WHAT IS BEING ASKED — Beneath this task are records; print exactly the stretch of them from the line with "#393, status: Pausado -> Iniciado" through the line with "ID-165, status: In review -> Done", both ends included.

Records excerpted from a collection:

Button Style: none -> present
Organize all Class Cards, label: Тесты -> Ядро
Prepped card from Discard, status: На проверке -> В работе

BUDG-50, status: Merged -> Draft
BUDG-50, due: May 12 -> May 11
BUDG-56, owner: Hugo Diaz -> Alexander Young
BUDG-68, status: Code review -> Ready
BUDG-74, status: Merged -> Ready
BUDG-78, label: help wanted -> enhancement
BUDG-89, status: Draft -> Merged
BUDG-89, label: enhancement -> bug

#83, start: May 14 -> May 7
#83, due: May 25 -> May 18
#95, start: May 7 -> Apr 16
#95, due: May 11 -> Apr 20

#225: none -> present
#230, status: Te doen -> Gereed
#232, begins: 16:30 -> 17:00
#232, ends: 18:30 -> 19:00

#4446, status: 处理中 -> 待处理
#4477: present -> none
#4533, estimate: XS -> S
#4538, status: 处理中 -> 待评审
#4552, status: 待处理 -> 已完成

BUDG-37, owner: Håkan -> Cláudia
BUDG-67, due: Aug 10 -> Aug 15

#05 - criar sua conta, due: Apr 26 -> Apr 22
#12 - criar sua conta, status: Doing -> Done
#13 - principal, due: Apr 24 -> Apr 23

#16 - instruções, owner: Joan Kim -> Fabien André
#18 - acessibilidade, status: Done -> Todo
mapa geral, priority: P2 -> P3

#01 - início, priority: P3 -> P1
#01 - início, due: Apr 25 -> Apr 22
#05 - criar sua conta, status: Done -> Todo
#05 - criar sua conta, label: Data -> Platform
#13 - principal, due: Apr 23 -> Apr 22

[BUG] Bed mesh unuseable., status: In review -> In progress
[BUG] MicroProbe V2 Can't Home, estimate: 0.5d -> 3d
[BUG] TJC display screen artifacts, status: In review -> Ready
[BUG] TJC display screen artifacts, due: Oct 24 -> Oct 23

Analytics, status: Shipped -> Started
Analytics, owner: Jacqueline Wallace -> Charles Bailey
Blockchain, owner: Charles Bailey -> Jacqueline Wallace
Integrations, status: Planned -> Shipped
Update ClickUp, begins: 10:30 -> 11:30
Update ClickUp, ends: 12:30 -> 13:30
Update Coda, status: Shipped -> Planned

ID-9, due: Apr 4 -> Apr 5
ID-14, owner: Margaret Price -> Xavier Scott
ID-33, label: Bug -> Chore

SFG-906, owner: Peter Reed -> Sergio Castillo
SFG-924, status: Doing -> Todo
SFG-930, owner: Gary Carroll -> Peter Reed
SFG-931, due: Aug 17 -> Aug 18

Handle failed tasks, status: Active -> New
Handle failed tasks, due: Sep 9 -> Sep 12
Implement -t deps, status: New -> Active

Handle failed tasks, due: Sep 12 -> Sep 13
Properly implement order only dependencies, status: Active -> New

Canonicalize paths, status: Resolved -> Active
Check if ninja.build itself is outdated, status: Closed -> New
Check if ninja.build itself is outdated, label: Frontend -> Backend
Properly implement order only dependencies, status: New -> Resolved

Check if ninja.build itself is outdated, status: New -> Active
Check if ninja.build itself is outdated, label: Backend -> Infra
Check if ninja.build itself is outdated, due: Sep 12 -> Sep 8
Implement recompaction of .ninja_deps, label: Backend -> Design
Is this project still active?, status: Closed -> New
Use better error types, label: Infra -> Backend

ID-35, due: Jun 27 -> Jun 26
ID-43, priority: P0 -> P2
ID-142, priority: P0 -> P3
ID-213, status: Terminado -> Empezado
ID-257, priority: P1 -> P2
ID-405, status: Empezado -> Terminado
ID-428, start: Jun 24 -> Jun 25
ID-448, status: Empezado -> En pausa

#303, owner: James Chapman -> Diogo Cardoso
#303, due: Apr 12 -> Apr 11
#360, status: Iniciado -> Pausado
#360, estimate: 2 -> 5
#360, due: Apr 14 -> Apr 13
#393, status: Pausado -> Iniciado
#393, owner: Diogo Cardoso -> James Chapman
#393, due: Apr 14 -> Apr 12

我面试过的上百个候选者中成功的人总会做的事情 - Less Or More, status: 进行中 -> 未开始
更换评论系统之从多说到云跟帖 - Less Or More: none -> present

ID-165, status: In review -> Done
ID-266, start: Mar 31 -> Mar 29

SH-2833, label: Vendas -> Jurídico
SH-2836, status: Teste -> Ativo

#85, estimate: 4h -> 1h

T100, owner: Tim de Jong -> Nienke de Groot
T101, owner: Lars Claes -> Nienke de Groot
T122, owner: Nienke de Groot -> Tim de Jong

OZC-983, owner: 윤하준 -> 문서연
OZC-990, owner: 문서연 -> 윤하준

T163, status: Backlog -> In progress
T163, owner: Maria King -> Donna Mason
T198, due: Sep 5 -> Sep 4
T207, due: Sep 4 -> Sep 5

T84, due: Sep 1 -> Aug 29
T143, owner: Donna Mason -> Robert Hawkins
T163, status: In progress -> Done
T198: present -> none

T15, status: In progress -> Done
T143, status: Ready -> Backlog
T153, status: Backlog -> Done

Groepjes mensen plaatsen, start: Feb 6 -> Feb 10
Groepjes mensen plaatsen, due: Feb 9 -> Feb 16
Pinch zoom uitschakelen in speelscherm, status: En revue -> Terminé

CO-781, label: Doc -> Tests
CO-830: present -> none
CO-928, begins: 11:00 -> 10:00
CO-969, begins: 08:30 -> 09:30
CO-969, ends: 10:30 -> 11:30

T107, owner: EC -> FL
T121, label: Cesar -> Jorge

ANSWER TO THIS PROBLEM —
#393, status: Pausado -> Iniciado
#393, owner: Diogo Cardoso -> James Chapman
#393, due: Apr 14 -> Apr 12

我面试过的上百个候选者中成功的人总会做的事情 - Less Or More, status: 进行中 -> 未开始
更换评论系统之从多说到云跟帖 - Less Or More: none -> present

ID-165, status: In review -> Done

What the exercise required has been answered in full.